With 21 million residents the São Paulo metropolitan region belongs to the 10 largest urban agglomerations on the planet. Its urban silhouette is famous for its sea of high rises stretching to the horizon. Its underlying landscape seems to be fully obliterated, transformed beyond recognition.  It is hard to grasp that 200 years ago a quaint town of 20,000 sat on a small hill amidst a vast forested plateau crisscrossed by numerous rivers. The forest is now gone, but the rivers are still there. They just look very different. Like in so many rapidly growing cities on the planet, their courses have been altered, their beds been paved, their waters been polluted. And, not unlike many other cities, which entered a phase of moderate growth and consolidation, São Paulo tries to recover its rivers. This is not easy, and our studio project aims to enter the full complexity of the task in one very particular situation.
The Tamanduatei River (the Tupi word, stands for “river of the ant eater”) is with 35km one of the smaller rivers of the plateau, but it served important transportation and recreational purposes up to the late 19th century. Today it is a narrow channel wedged between two highway lanes and dwarfed by a concrete flyover. Its riparian watershed has been completely built over by industry, commerce and low-income housing. In a 30 year process the city plans to restructure an urban area currently comprising of 200,000 residents to be more livable. There is a chance to remake the fabric of the Tamanduatei watershed close to Sao Paulo’s historical center. But how?
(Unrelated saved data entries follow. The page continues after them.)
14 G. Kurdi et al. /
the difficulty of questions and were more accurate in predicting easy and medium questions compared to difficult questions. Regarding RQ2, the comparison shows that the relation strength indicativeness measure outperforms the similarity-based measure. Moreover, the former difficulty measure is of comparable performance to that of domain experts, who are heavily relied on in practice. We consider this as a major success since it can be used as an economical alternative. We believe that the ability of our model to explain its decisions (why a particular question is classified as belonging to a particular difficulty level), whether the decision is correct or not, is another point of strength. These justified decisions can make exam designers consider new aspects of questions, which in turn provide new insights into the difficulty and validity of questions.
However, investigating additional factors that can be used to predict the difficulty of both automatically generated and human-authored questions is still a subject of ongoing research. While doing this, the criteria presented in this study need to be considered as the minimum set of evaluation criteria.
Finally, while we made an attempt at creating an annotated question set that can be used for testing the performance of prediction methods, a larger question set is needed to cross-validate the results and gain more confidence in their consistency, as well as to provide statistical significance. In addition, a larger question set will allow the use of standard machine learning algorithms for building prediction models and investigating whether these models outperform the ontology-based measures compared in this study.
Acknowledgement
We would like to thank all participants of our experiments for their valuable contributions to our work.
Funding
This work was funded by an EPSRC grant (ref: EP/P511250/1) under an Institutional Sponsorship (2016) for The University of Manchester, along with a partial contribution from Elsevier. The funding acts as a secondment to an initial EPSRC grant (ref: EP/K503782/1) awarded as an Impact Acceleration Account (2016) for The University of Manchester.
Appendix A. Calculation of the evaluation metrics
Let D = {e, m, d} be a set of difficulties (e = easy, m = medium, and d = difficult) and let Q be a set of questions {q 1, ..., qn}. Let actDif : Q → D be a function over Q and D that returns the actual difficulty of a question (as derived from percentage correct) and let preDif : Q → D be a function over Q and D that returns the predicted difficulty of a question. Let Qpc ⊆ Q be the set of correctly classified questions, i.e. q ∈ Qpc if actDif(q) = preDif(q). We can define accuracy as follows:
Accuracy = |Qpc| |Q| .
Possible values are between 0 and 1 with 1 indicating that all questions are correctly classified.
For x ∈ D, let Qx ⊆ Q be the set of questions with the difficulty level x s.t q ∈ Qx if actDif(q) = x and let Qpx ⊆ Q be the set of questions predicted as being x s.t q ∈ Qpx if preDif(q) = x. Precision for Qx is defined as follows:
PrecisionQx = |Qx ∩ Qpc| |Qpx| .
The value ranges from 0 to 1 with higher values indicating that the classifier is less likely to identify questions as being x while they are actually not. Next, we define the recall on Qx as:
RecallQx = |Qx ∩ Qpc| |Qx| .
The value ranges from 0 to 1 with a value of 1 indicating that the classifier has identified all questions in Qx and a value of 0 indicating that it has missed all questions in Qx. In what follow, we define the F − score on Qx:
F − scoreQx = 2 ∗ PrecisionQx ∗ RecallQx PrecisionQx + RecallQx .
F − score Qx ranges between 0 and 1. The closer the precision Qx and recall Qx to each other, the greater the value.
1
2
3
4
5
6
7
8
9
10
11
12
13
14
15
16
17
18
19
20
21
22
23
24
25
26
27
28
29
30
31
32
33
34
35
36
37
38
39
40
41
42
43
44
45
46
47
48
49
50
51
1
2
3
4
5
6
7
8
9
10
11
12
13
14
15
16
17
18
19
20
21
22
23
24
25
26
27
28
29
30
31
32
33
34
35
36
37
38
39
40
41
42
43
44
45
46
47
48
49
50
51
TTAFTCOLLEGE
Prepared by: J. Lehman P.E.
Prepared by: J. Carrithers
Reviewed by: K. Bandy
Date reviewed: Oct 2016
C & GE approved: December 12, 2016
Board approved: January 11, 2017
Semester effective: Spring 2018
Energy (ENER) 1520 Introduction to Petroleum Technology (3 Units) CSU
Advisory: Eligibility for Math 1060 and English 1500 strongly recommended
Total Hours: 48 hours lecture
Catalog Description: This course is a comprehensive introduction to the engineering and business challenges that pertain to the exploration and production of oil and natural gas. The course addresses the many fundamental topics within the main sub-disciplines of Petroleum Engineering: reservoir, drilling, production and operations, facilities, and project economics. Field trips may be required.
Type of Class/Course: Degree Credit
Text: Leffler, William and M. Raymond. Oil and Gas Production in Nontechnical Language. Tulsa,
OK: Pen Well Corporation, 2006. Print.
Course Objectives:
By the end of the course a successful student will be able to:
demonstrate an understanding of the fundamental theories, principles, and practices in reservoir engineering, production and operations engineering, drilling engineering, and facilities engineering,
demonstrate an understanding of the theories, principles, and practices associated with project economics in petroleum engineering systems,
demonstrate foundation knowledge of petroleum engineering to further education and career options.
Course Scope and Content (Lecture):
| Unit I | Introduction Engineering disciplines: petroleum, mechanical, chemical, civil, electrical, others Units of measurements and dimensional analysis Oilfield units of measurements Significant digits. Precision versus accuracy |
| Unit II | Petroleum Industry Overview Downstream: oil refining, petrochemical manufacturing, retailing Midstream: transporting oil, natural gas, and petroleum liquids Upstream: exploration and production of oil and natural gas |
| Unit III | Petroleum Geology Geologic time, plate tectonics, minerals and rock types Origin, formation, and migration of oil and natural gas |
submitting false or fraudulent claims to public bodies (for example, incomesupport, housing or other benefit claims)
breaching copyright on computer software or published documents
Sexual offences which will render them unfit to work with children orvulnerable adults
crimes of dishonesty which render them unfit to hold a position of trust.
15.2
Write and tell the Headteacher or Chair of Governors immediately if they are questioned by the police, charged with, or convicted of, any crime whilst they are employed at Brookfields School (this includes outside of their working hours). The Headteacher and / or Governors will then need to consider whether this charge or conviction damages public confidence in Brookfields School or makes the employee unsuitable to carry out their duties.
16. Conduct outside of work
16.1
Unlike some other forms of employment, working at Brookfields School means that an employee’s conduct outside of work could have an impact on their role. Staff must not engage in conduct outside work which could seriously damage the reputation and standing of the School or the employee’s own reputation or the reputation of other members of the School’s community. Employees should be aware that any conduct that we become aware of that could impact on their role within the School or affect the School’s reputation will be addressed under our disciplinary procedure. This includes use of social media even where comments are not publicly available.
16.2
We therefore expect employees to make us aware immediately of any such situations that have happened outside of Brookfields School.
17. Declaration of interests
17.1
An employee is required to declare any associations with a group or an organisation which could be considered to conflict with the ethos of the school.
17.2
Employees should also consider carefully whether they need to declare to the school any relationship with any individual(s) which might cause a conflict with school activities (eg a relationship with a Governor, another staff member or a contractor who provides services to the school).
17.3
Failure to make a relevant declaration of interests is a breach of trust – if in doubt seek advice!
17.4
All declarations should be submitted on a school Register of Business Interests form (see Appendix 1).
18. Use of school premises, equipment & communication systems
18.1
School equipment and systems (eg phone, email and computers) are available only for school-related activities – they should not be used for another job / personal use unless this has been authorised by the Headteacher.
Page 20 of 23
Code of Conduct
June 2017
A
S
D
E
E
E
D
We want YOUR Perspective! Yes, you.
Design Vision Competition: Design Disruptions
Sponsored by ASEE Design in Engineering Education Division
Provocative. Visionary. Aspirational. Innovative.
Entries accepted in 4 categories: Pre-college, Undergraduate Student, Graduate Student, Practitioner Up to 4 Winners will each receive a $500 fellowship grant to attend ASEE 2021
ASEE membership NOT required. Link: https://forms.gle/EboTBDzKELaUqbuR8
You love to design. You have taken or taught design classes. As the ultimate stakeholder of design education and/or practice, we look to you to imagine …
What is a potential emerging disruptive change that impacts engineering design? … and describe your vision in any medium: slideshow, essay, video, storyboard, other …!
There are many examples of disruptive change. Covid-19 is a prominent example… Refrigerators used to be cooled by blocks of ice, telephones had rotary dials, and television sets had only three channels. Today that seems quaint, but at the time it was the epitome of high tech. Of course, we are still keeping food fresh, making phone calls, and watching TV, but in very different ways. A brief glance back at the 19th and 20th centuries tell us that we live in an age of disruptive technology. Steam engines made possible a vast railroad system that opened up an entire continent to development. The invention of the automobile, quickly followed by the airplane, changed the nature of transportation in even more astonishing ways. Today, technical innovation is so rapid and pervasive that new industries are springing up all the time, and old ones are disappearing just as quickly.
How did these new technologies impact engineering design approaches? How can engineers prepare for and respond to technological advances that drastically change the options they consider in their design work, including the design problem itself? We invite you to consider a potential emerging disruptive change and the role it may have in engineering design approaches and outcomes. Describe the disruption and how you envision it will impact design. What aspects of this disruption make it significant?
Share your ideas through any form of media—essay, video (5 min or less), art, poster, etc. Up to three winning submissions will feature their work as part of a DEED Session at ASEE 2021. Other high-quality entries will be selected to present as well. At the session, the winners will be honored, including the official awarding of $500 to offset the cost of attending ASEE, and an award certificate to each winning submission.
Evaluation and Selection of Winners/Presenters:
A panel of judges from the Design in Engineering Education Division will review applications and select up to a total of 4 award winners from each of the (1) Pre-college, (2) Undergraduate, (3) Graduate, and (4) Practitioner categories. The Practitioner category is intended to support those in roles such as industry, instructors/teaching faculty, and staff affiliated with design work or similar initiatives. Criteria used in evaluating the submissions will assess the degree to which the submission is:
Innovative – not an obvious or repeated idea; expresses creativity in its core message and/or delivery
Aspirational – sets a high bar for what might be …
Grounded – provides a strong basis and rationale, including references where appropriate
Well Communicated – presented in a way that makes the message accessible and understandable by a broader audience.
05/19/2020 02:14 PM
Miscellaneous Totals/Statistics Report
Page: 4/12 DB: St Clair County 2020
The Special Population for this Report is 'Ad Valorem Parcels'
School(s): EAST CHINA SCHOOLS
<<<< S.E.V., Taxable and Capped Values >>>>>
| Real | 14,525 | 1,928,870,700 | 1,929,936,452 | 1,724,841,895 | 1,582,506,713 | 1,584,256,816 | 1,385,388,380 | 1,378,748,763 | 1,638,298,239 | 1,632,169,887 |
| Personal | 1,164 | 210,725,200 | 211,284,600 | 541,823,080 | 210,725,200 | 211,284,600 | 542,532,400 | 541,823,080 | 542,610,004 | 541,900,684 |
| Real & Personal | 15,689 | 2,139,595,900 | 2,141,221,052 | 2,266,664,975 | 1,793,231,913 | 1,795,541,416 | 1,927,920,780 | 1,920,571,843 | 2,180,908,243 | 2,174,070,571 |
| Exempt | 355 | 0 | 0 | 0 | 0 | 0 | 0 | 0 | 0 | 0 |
The studio will engage the problem in a first phase by studying several scales and issues at once: the water management of the greater Sao Paulo region, the Tamanduatei river and its watershed, the urban area targeted for restructuring. Inside the urban area students can choose in a later phase to focus on one of around seven sites to test a more detailed design strategy. The goal is to develop a more hydrophilic urbanism in a wide interpretation of the word: ecologically, socially, culturally engaged waterscapes.